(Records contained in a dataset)
· · · ·

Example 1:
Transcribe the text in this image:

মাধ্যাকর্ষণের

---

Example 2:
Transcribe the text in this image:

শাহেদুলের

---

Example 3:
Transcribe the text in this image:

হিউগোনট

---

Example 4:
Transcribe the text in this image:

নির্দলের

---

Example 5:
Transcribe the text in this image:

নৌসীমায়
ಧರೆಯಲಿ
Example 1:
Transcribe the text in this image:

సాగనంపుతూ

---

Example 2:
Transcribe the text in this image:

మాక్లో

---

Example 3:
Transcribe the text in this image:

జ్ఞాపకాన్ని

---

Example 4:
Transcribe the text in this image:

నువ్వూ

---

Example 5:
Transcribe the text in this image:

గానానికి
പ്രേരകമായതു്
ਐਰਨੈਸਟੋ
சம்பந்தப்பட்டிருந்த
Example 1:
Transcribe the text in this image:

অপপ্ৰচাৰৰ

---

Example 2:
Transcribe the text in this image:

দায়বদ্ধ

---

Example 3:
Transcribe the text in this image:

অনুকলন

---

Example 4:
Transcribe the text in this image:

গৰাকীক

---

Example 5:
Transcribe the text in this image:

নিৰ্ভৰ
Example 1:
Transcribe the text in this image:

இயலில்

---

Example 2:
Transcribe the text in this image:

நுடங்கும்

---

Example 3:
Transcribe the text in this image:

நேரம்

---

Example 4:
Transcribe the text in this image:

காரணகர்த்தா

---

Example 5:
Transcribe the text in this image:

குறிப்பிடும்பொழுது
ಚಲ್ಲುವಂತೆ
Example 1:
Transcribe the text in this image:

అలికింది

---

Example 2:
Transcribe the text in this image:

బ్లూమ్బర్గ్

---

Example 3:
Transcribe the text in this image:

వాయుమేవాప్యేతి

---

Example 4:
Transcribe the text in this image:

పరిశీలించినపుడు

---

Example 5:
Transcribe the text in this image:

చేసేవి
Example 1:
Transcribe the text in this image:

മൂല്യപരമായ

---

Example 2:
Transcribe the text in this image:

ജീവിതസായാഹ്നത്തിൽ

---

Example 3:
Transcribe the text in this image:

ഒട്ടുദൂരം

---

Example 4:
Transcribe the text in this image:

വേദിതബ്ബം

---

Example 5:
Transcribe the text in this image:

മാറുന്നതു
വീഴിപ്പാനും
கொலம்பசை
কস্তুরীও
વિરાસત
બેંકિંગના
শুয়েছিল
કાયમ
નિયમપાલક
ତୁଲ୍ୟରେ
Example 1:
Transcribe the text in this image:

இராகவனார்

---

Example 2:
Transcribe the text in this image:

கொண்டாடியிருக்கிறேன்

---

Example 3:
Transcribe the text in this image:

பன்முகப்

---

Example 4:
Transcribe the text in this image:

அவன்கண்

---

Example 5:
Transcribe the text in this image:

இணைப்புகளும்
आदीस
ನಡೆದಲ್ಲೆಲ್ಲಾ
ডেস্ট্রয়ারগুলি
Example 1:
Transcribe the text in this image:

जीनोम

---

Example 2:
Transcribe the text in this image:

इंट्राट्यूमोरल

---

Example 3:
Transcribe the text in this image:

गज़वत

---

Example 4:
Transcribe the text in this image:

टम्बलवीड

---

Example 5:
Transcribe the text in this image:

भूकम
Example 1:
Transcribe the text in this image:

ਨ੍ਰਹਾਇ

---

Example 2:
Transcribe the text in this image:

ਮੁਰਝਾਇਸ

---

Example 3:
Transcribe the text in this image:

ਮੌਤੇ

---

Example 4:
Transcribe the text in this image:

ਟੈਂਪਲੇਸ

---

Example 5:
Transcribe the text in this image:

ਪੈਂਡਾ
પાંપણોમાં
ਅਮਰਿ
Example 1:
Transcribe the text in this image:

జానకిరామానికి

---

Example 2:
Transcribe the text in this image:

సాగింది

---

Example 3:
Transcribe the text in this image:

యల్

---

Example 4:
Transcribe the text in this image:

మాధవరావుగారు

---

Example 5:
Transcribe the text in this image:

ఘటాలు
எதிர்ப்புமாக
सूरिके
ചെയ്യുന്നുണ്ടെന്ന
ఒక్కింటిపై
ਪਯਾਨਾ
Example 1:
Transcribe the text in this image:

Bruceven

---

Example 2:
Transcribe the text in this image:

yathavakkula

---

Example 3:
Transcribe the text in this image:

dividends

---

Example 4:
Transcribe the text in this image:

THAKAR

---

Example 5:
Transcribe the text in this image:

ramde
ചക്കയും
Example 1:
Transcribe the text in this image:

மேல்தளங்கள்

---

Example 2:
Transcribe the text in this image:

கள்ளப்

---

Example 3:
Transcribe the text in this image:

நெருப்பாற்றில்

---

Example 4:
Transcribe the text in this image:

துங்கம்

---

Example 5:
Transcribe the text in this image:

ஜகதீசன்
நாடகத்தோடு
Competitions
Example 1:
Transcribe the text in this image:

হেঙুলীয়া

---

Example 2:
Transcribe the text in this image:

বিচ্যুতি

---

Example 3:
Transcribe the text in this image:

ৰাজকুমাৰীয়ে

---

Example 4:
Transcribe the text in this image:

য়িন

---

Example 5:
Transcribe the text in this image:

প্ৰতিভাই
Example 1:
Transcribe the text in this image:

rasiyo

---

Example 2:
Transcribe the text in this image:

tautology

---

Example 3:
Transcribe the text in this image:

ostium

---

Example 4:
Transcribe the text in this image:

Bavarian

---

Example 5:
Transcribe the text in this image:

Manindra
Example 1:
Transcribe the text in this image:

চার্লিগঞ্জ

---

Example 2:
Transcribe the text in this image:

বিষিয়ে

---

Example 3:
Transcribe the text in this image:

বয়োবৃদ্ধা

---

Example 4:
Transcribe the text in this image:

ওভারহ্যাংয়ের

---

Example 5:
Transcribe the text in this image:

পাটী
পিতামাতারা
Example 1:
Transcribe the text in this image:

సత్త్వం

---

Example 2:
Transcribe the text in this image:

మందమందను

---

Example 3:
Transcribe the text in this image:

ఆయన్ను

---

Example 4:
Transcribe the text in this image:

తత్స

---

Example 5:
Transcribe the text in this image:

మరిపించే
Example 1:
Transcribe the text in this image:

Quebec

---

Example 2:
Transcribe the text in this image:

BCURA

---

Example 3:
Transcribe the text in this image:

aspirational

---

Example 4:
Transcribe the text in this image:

· · · ·

* _TASK ITEM_
Every one of the records is to be copied word for word.

* _RESULT OF THIS EXERCISE_
Example 1:
Transcribe the text in this image:

মাধ্যাকর্ষণের

---

Example 2:
Transcribe the text in this image:

শাহেদুলের

---

Example 3:
Transcribe the text in this image:

হিউগোনট

---

Example 4:
Transcribe the text in this image:

নির্দলের

---

Example 5:
Transcribe the text in this image:

নৌসীমায়
ಧರೆಯಲಿ
Example 1:
Transcribe the text in this image:

సాగనంపుతూ

---

Example 2:
Transcribe the text in this image:

మాక్లో

---

Example 3:
Transcribe the text in this image:

జ్ఞాపకాన్ని

---

Example 4:
Transcribe the text in this image:

నువ్వూ

---

Example 5:
Transcribe the text in this image:

గానానికి
പ്രേരകമായതു്
ਐਰਨੈਸਟੋ
சம்பந்தப்பட்டிருந்த
Example 1:
Transcribe the text in this image:

অপপ্ৰচাৰৰ

---

Example 2:
Transcribe the text in this image:

দায়বদ্ধ

---

Example 3:
Transcribe the text in this image:

অনুকলন

---

Example 4:
Transcribe the text in this image:

গৰাকীক

---

Example 5:
Transcribe the text in this image:

নিৰ্ভৰ
Example 1:
Transcribe the text in this image:

இயலில்

---

Example 2:
Transcribe the text in this image:

நுடங்கும்

---

Example 3:
Transcribe the text in this image:

நேரம்

---

Example 4:
Transcribe the text in this image:

காரணகர்த்தா

---

Example 5:
Transcribe the text in this image:

குறிப்பிடும்பொழுது
ಚಲ್ಲುವಂತೆ
Example 1:
Transcribe the text in this image:

అలికింది

---

Example 2:
Transcribe the text in this image:

బ్లూమ్బర్గ్

---

Example 3:
Transcribe the text in this image:

వాయుమేవాప్యేతి

---

Example 4:
Transcribe the text in this image:

పరిశీలించినపుడు

---

Example 5:
Transcribe the text in this image:

చేసేవి
Example 1:
Transcribe the text in this image:

മൂല്യപരമായ

---

Example 2:
Transcribe the text in this image:

ജീവിതസായാഹ്നത്തിൽ

---

Example 3:
Transcribe the text in this image:

ഒട്ടുദൂരം

---

Example 4:
Transcribe the text in this image:

വേദിതബ്ബം

---

Example 5:
Transcribe the text in this image:

മാറുന്നതു
വീഴിപ്പാനും
கொலம்பசை
কস্তুরীও
વિરાસત
બેંકિંગના
শুয়েছিল
કાયમ
નિયમપાલક
ତୁଲ୍ୟରେ
Example 1:
Transcribe the text in this image:

இராகவனார்

---

Example 2:
Transcribe the text in this image:

கொண்டாடியிருக்கிறேன்

---

Example 3:
Transcribe the text in this image:

பன்முகப்

---

Example 4:
Transcribe the text in this image:

அவன்கண்

---

Example 5:
Transcribe the text in this image:

இணைப்புகளும்
आदीस
ನಡೆದಲ್ಲೆಲ್ಲಾ
ডেস্ট্রয়ারগুলি
Example 1:
Transcribe the text in this image:

जीनोम

---

Example 2:
Transcribe the text in this image:

इंट्राट्यूमोरल

---

Example 3:
Transcribe the text in this image:

गज़वत

---

Example 4:
Transcribe the text in this image:

टम्बलवीड

---

Example 5:
Transcribe the text in this image:

भूकम
Example 1:
Transcribe the text in this image:

ਨ੍ਰਹਾਇ

---

Example 2:
Transcribe the text in this image:

ਮੁਰਝਾਇਸ

---

Example 3:
Transcribe the text in this image:

ਮੌਤੇ

---

Example 4:
Transcribe the text in this image:

ਟੈਂਪਲੇਸ

---

Example 5:
Transcribe the text in this image:

ਪੈਂਡਾ
પાંપણોમાં
ਅਮਰਿ
Example 1:
Transcribe the text in this image:

జానకిరామానికి

---

Example 2:
Transcribe the text in this image:

సాగింది

---

Example 3:
Transcribe the text in this image:

యల్

---

Example 4:
Transcribe the text in this image:

మాధవరావుగారు

---

Example 5:
Transcribe the text in this image:

ఘటాలు
எதிர்ப்புமாக
सूरिके
ചെയ്യുന്നുണ്ടെന്ന
ఒక్కింటిపై
ਪਯਾਨਾ
Example 1:
Transcribe the text in this image:

Bruceven

---

Example 2:
Transcribe the text in this image:

yathavakkula

---

Example 3:
Transcribe the text in this image:

dividends

---

Example 4:
Transcribe the text in this image:

THAKAR

---

Example 5:
Transcribe the text in this image:

ramde
ചക്കയും
Example 1:
Transcribe the text in this image:

மேல்தளங்கள்

---

Example 2:
Transcribe the text in this image:

கள்ளப்

---

Example 3:
Transcribe the text in this image:

நெருப்பாற்றில்

---

Example 4:
Transcribe the text in this image:

துங்கம்

---

Example 5:
Transcribe the text in this image:

ஜகதீசன்
நாடகத்தோடு
Competitions
Example 1:
Transcribe the text in this image:

হেঙুলীয়া

---

Example 2:
Transcribe the text in this image:

বিচ্যুতি

---

Example 3:
Transcribe the text in this image:

ৰাজকুমাৰীয়ে

---

Example 4:
Transcribe the text in this image:

য়িন

---

Example 5:
Transcribe the text in this image:

প্ৰতিভাই
Example 1:
Transcribe the text in this image:

rasiyo

---

Example 2:
Transcribe the text in this image:

tautology

---

Example 3:
Transcribe the text in this image:

ostium

---

Example 4:
Transcribe the text in this image:

Bavarian

---

Example 5:
Transcribe the text in this image:

Manindra
Example 1:
Transcribe the text in this image:

চার্লিগঞ্জ

---

Example 2:
Transcribe the text in this image:

বিষিয়ে

---

Example 3:
Transcribe the text in this image:

বয়োবৃদ্ধা

---

Example 4:
Transcribe the text in this image:

ওভারহ্যাংয়ের

---

Example 5:
Transcribe the text in this image:

পাটী
পিতামাতারা
Example 1:
Transcribe the text in this image:

సత్త్వం

---

Example 2:
Transcribe the text in this image:

మందమందను

---

Example 3:
Transcribe the text in this image:

ఆయన్ను

---

Example 4:
Transcribe the text in this image:

తత్స

---

Example 5:
Transcribe the text in this image:

మరిపించే
Example 1:
Transcribe the text in this image:

Quebec

---

Example 2:
Transcribe the text in this image:

BCURA

---

Example 3:
Transcribe the text in this image:

aspirational

---

Example 4:
Transcribe the text in this image:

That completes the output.